TO DO — Reproduce the records word for word, from their first line through the line that contains "masking format that". Leave the pictures out.

* * * * * * *

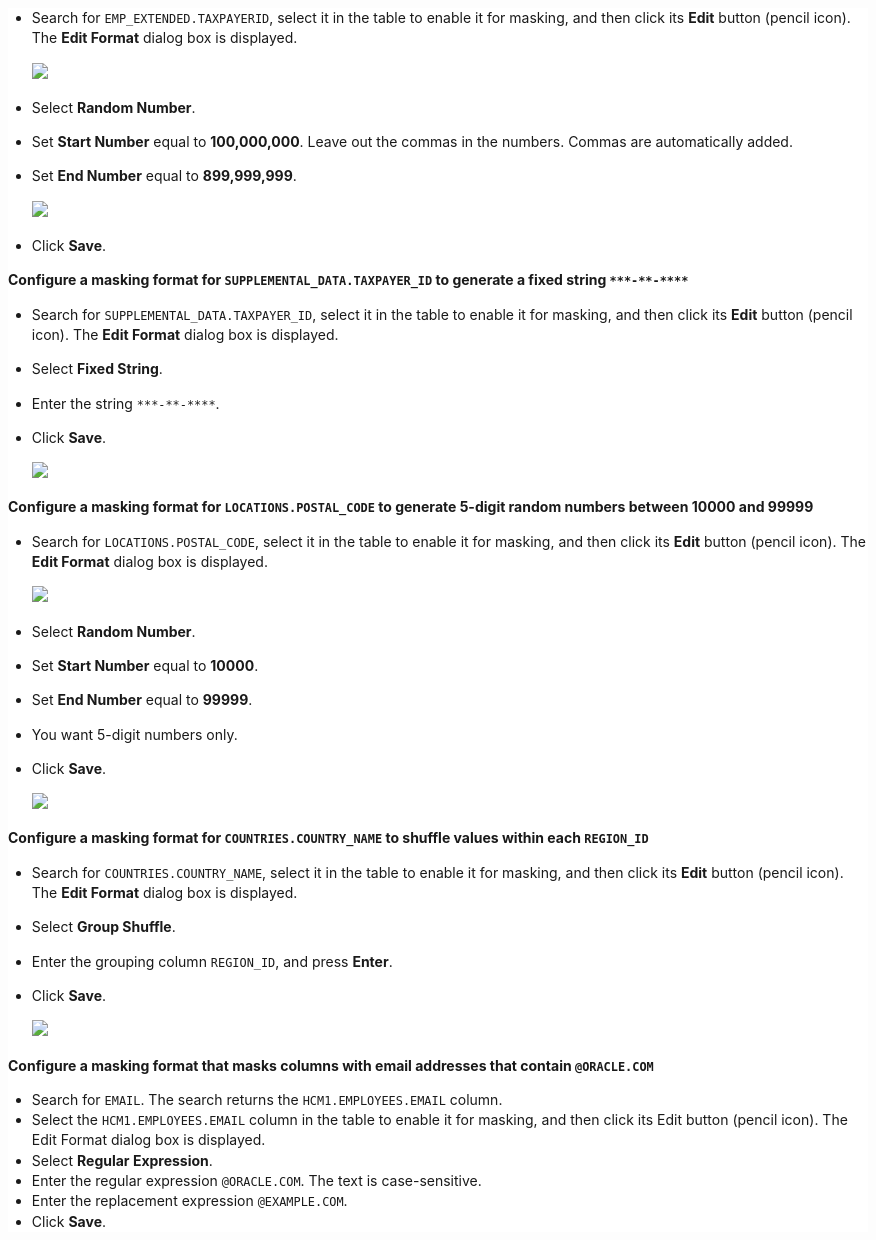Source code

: - Search for `EMP_EXTENDED.TAXPAYERID`, select it in the table to enable it for masking, and then click its **Edit** button (pencil icon). The **Edit Format** dialog box is displayed.

   ![](./images/Img97.png " ")
- Select **Random Number**.
- Set **Start Number** equal to **100,000,000**. Leave out the commas in the numbers. Commas are automatically added.
- Set **End Number** equal to **899,999,999**.

   ![](./images/Img98.png " ")
- Click **Save**.

**Configure a masking format for `SUPPLEMENTAL_DATA.TAXPAYER_ID` to generate a fixed string `***-**-****`**

- Search for `SUPPLEMENTAL_DATA.TAXPAYER_ID`, select it in the table to enable it for masking, and then click its **Edit** button (pencil icon). The **Edit Format** dialog box is displayed.
- Select **Fixed String**.
- Enter the string `***-**-****`.
- Click **Save**.

   ![](./images/Img99.png " ")

**Configure a masking format for `LOCATIONS.POSTAL_CODE` to generate 5-digit random numbers between 10000 and 99999**

- Search for `LOCATIONS.POSTAL_CODE`, select it in the table to enable it for masking, and then click its **Edit** button (pencil icon). The **Edit Format** dialog box is displayed.

   ![](./images/Img100.png " ")
- Select **Random Number**.
- Set **Start Number** equal to **10000**.
- Set **End Number** equal to **99999**.
- You want 5-digit numbers only.
- Click **Save**.

   ![](./images/Img101.png " ")

**Configure a masking format for `COUNTRIES.COUNTRY_NAME` to shuffle values within each `REGION_ID`**

- Search for `COUNTRIES.COUNTRY_NAME`, select it in the table to enable it for masking, and then click its **Edit** button (pencil icon). The **Edit Format** dialog box is displayed.
- Select **Group Shuffle**.
- Enter the grouping column `REGION_ID`, and press **Enter**.
- Click **Save**.

   ![](./images/Img102.png " ")

**Configure a masking format that masks columns with email addresses that contain `@ORACLE.COM`**

- Search for `EMAIL`. The search returns the `HCM1.EMPLOYEES.EMAIL` column.
- Select the `HCM1.EMPLOYEES.EMAIL` column in the table to enable it for masking, and then click its Edit button (pencil icon). The Edit Format dialog box is displayed.
- Select **Regular Expression**.
- Enter the regular expression `@ORACLE.COM`. The text is case-sensitive.
- Enter the replacement expression `@EXAMPLE.COM`.
- Click **Save**.
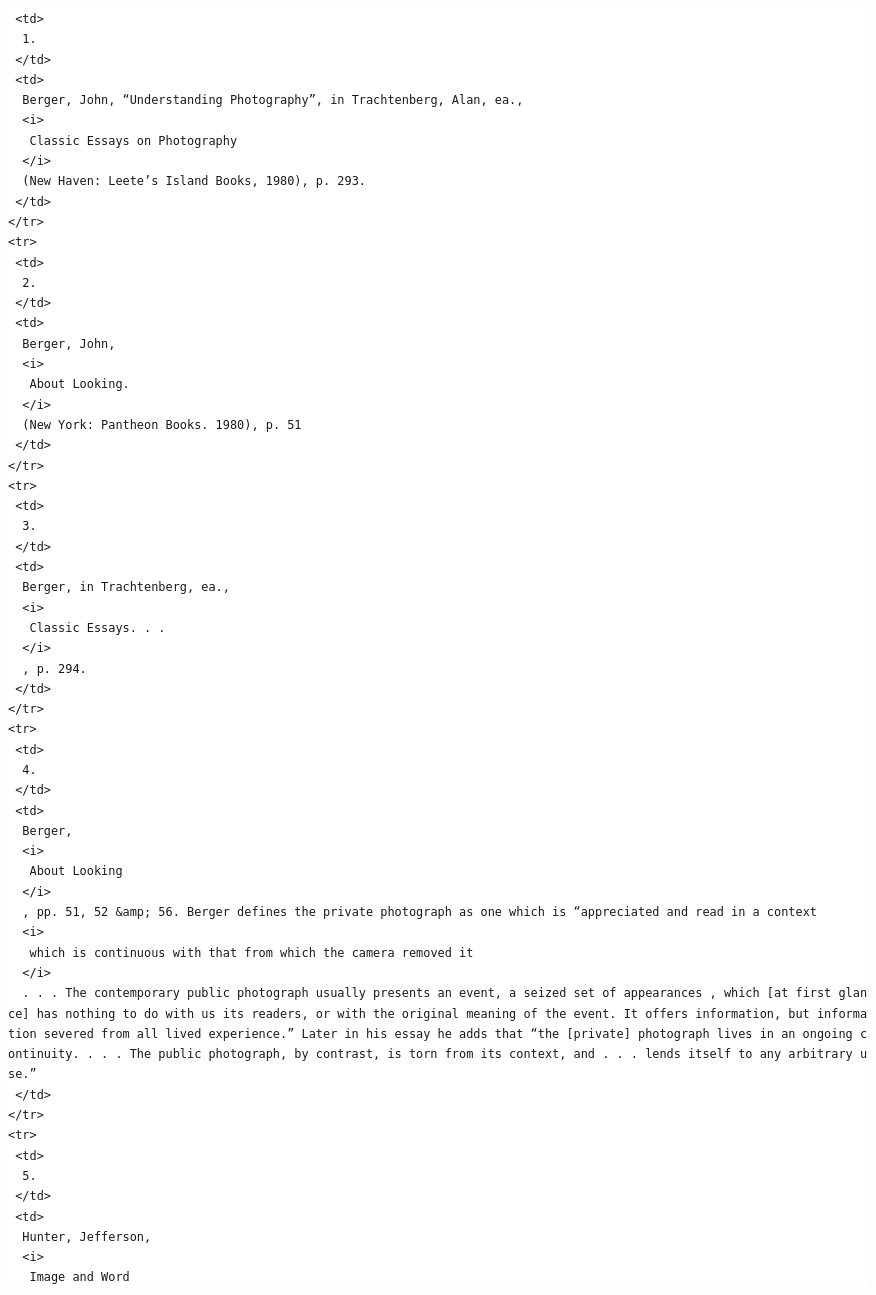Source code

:      <td>
      1.
     </td>
     <td>
      Berger, John, “Understanding Photography”, in Trachtenberg, Alan, ea.,
      <i>
       Classic Essays on Photography
      </i>
      (New Haven: Leete’s Island Books, 1980), p. 293.
     </td>
    </tr>
    <tr>
     <td>
      2.
     </td>
     <td>
      Berger, John,
      <i>
       About Looking.
      </i>
      (New York: Pantheon Books. 1980), p. 51
     </td>
    </tr>
    <tr>
     <td>
      3.
     </td>
     <td>
      Berger, in Trachtenberg, ea.,
      <i>
       Classic Essays. . .
      </i>
      , p. 294.
     </td>
    </tr>
    <tr>
     <td>
      4.
     </td>
     <td>
      Berger,
      <i>
       About Looking
      </i>
      , pp. 51, 52 &amp; 56. Berger defines the private photograph as one which is “appreciated and read in a context
      <i>
       which is continuous with that from which the camera removed it
      </i>
      . . . The contemporary public photograph usually presents an event, a seized set of appearances , which [at first glance] has nothing to do with us its readers, or with the original meaning of the event. It offers information, but information severed from all lived experience.” Later in his essay he adds that “the [private] photograph lives in an ongoing continuity. . . . The public photograph, by contrast, is torn from its context, and . . . lends itself to any arbitrary use.”
     </td>
    </tr>
    <tr>
     <td>
      5.
     </td>
     <td>
      Hunter, Jefferson,
      <i>
       Image and Word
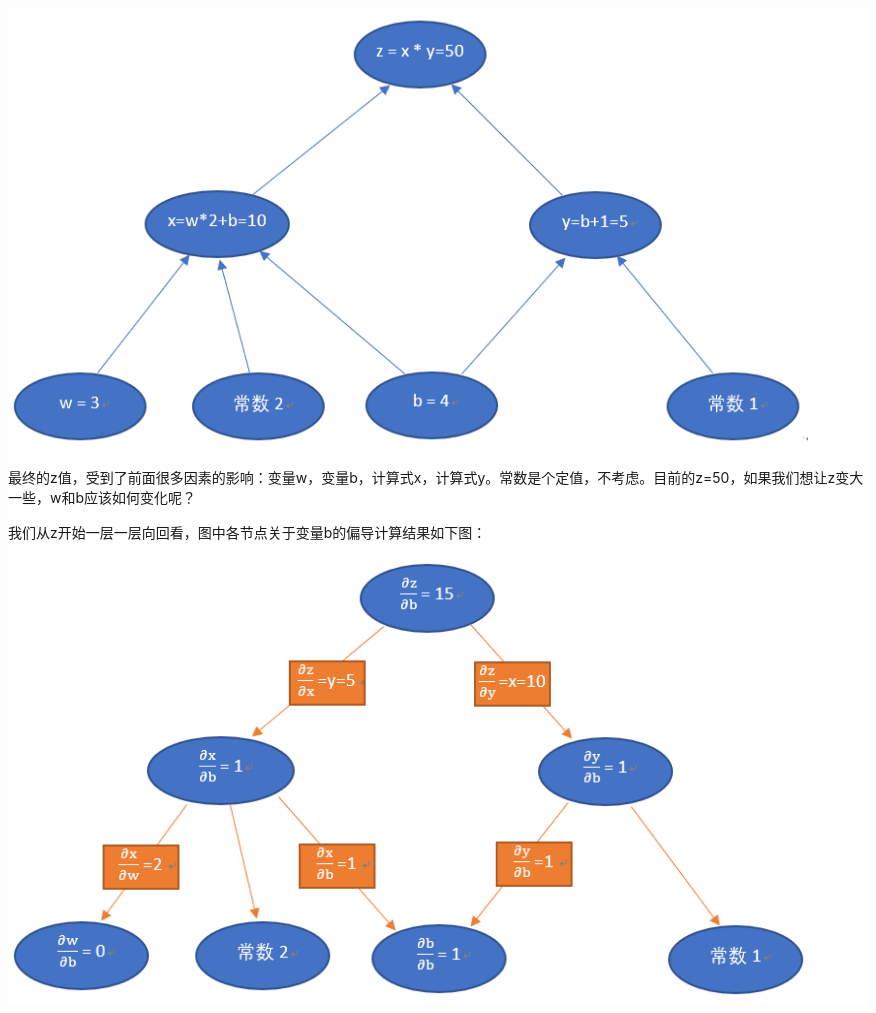 <img src=".\Images\2\flow2.png" width="800">

最终的z值，受到了前面很多因素的影响：变量w，变量b，计算式x，计算式y。常数是个定值，不考虑。目前的z=50，如果我们想让z变大一些，w和b应该如何变化呢？

我们从z开始一层一层向回看，图中各节点关于变量b的偏导计算结果如下图：

<img src=".\Images\2\flow3.png" width="800">
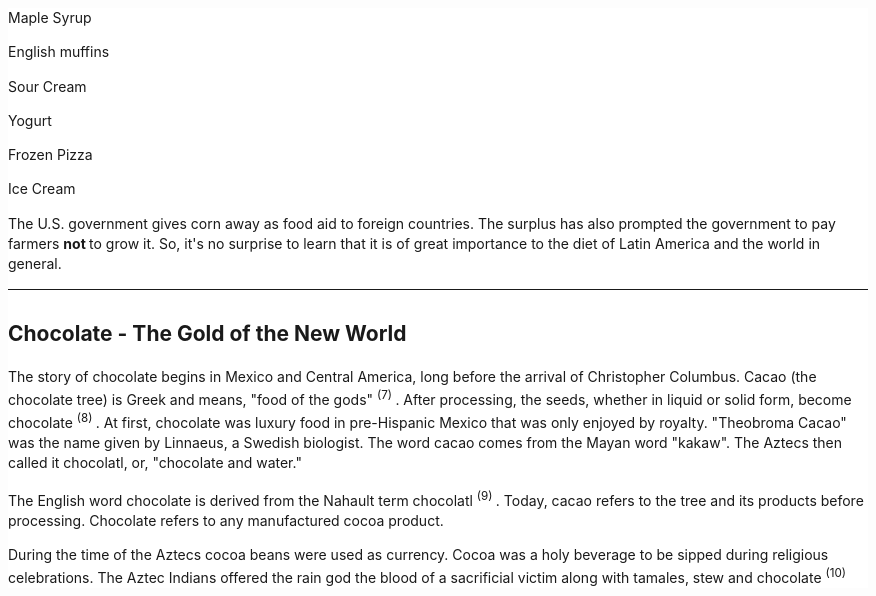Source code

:  <p>
  Maple Syrup
 </p>
 <p>
  English muffins
 </p>
 <p>
  Sour Cream
 </p>
 <p>
  Yogurt
 </p>
 <p>
  Frozen Pizza
 </p>
 <p>
  Ice Cream
 </p>
<p>
  The U.S. government gives corn away as food aid to foreign countries. The surplus has also prompted the government to pay farmers
  <b>
   not
  </b>
  to grow it. So, it's no surprise to learn that it is of great importance to the diet of Latin America and the world in general.
 </p>
 <p>
  <b>
  </b>
 </p>
<hr/>
 <h2>
  Chocolate - The Gold of the New World
 </h2>
 <p>
  The story of chocolate begins in Mexico and Central America, long before the arrival of Christopher Columbus. Cacao (the chocolate tree) is Greek and means, "food of the gods"
  <sup>
   (7)
  </sup>
  . After processing, the seeds, whether in liquid or solid form, become chocolate
  <sup>
   (8)
  </sup>
  . At first, chocolate was luxury food in pre-Hispanic Mexico that was only enjoyed by royalty. "Theobroma Cacao" was the name given by Linnaeus, a Swedish biologist. The word cacao comes from the Mayan word "kakaw". The Aztecs then called it chocolatl, or, "chocolate and water."
 </p>
<p>
  The English word chocolate is derived from the Nahault term chocolatl
  <sup>
   (9)
  </sup>
  . Today, cacao refers to the tree and its products before processing. Chocolate refers to any manufactured cocoa product.
 </p>
<p>
  During the time of the Aztecs cocoa beans were used as currency. Cocoa was a holy beverage to be sipped during religious celebrations. The Aztec Indians offered the rain god the blood of a sacrificial victim along with tamales, stew and chocolate
  <sup>
   (10)
  </sup>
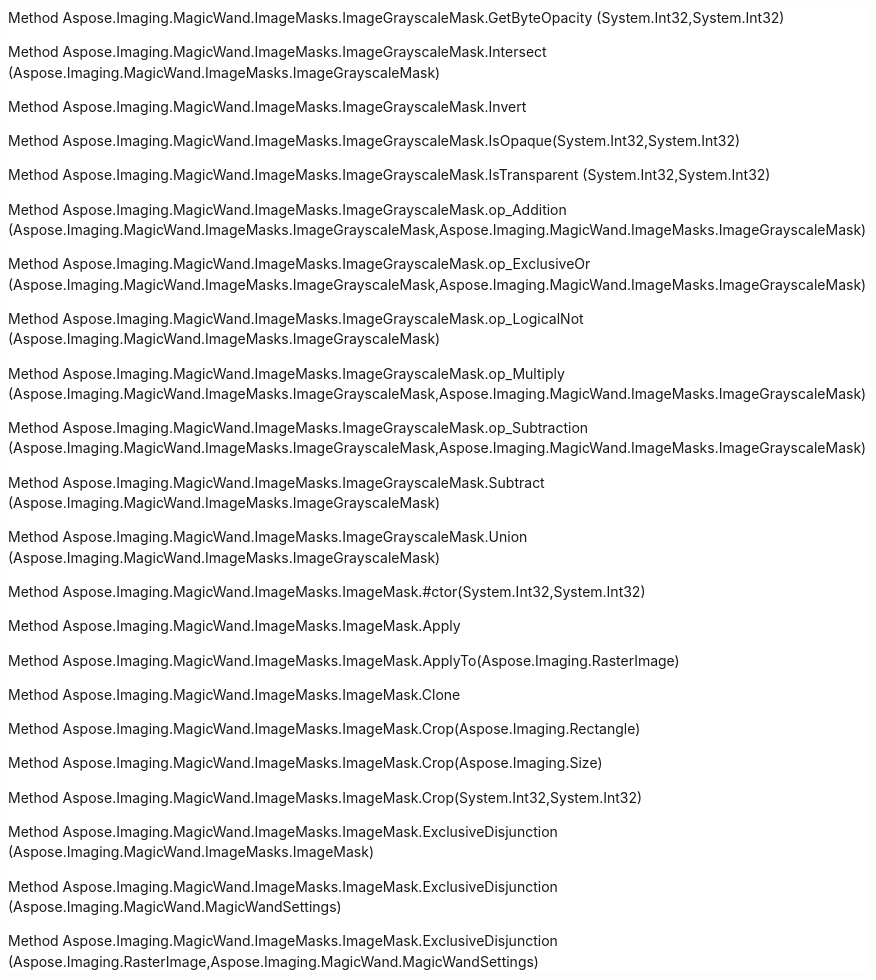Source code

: Method    Aspose.Imaging.MagicWand.ImageMasks.ImageGrayscaleMask.GetByteOpacity
(System.Int32,System.Int32)

Method    Aspose.Imaging.MagicWand.ImageMasks.ImageGrayscaleMask.Intersect
(Aspose.Imaging.MagicWand.ImageMasks.ImageGrayscaleMask)

Method    Aspose.Imaging.MagicWand.ImageMasks.ImageGrayscaleMask.Invert

Method    Aspose.Imaging.MagicWand.ImageMasks.ImageGrayscaleMask.IsOpaque(System.Int32,System.Int32)

Method    Aspose.Imaging.MagicWand.ImageMasks.ImageGrayscaleMask.IsTransparent
(System.Int32,System.Int32)

Method    Aspose.Imaging.MagicWand.ImageMasks.ImageGrayscaleMask.op_Addition
(Aspose.Imaging.MagicWand.ImageMasks.ImageGrayscaleMask,Aspose.Imaging.MagicWand.ImageMasks.ImageGrayscaleMask)

Method    Aspose.Imaging.MagicWand.ImageMasks.ImageGrayscaleMask.op_ExclusiveOr
(Aspose.Imaging.MagicWand.ImageMasks.ImageGrayscaleMask,Aspose.Imaging.MagicWand.ImageMasks.ImageGrayscaleMask)

Method    Aspose.Imaging.MagicWand.ImageMasks.ImageGrayscaleMask.op_LogicalNot
(Aspose.Imaging.MagicWand.ImageMasks.ImageGrayscaleMask)

Method    Aspose.Imaging.MagicWand.ImageMasks.ImageGrayscaleMask.op_Multiply
(Aspose.Imaging.MagicWand.ImageMasks.ImageGrayscaleMask,Aspose.Imaging.MagicWand.ImageMasks.ImageGrayscaleMask)

Method    Aspose.Imaging.MagicWand.ImageMasks.ImageGrayscaleMask.op_Subtraction
(Aspose.Imaging.MagicWand.ImageMasks.ImageGrayscaleMask,Aspose.Imaging.MagicWand.ImageMasks.ImageGrayscaleMask)

Method    Aspose.Imaging.MagicWand.ImageMasks.ImageGrayscaleMask.Subtract
(Aspose.Imaging.MagicWand.ImageMasks.ImageGrayscaleMask)

Method    Aspose.Imaging.MagicWand.ImageMasks.ImageGrayscaleMask.Union
(Aspose.Imaging.MagicWand.ImageMasks.ImageGrayscaleMask)

Method    Aspose.Imaging.MagicWand.ImageMasks.ImageMask.#ctor(System.Int32,System.Int32)

Method    Aspose.Imaging.MagicWand.ImageMasks.ImageMask.Apply

Method    Aspose.Imaging.MagicWand.ImageMasks.ImageMask.ApplyTo(Aspose.Imaging.RasterImage)

Method    Aspose.Imaging.MagicWand.ImageMasks.ImageMask.Clone

Method    Aspose.Imaging.MagicWand.ImageMasks.ImageMask.Crop(Aspose.Imaging.Rectangle)

Method    Aspose.Imaging.MagicWand.ImageMasks.ImageMask.Crop(Aspose.Imaging.Size)

Method    Aspose.Imaging.MagicWand.ImageMasks.ImageMask.Crop(System.Int32,System.Int32)

Method    Aspose.Imaging.MagicWand.ImageMasks.ImageMask.ExclusiveDisjunction
(Aspose.Imaging.MagicWand.ImageMasks.ImageMask)

Method    Aspose.Imaging.MagicWand.ImageMasks.ImageMask.ExclusiveDisjunction
(Aspose.Imaging.MagicWand.MagicWandSettings)

Method    Aspose.Imaging.MagicWand.ImageMasks.ImageMask.ExclusiveDisjunction
(Aspose.Imaging.RasterImage,Aspose.Imaging.MagicWand.MagicWandSettings)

* * * * * * *

SOLVED EXERCISE —
Source code

: - Search for `EMP_EXTENDED.TAXPAYERID`, select it in the table to enable it for masking, and then click its **Edit** button (pencil icon). The **Edit Format** dialog box is displayed.

   ![](./images/Img97.png " ")
- Select **Random Number**.
- Set **Start Number** equal to **100,000,000**. Leave out the commas in the numbers. Commas are automatically added.
- Set **End Number** equal to **899,999,999**.

   ![](./images/Img98.png " ")
- Click **Save**.

**Configure a masking format for `SUPPLEMENTAL_DATA.TAXPAYER_ID` to generate a fixed string `***-**-****`**

- Search for `SUPPLEMENTAL_DATA.TAXPAYER_ID`, select it in the table to enable it for masking, and then click its **Edit** button (pencil icon). The **Edit Format** dialog box is displayed.
- Select **Fixed String**.
- Enter the string `***-**-****`.
- Click **Save**.

   ![](./images/Img99.png " ")

**Configure a masking format for `LOCATIONS.POSTAL_CODE` to generate 5-digit random numbers between 10000 and 99999**

- Search for `LOCATIONS.POSTAL_CODE`, select it in the table to enable it for masking, and then click its **Edit** button (pencil icon). The **Edit Format** dialog box is displayed.

   ![](./images/Img100.png " ")
- Select **Random Number**.
- Set **Start Number** equal to **10000**.
- Set **End Number** equal to **99999**.
- You want 5-digit numbers only.
- Click **Save**.

   ![](./images/Img101.png " ")

**Configure a masking format for `COUNTRIES.COUNTRY_NAME` to shuffle values within each `REGION_ID`**

- Search for `COUNTRIES.COUNTRY_NAME`, select it in the table to enable it for masking, and then click its **Edit** button (pencil icon). The **Edit Format** dialog box is displayed.
- Select **Group Shuffle**.
- Enter the grouping column `REGION_ID`, and press **Enter**.
- Click **Save**.

   ![](./images/Img102.png " ")

**Configure a masking format that masks columns with email addresses that contain `@ORACLE.COM`**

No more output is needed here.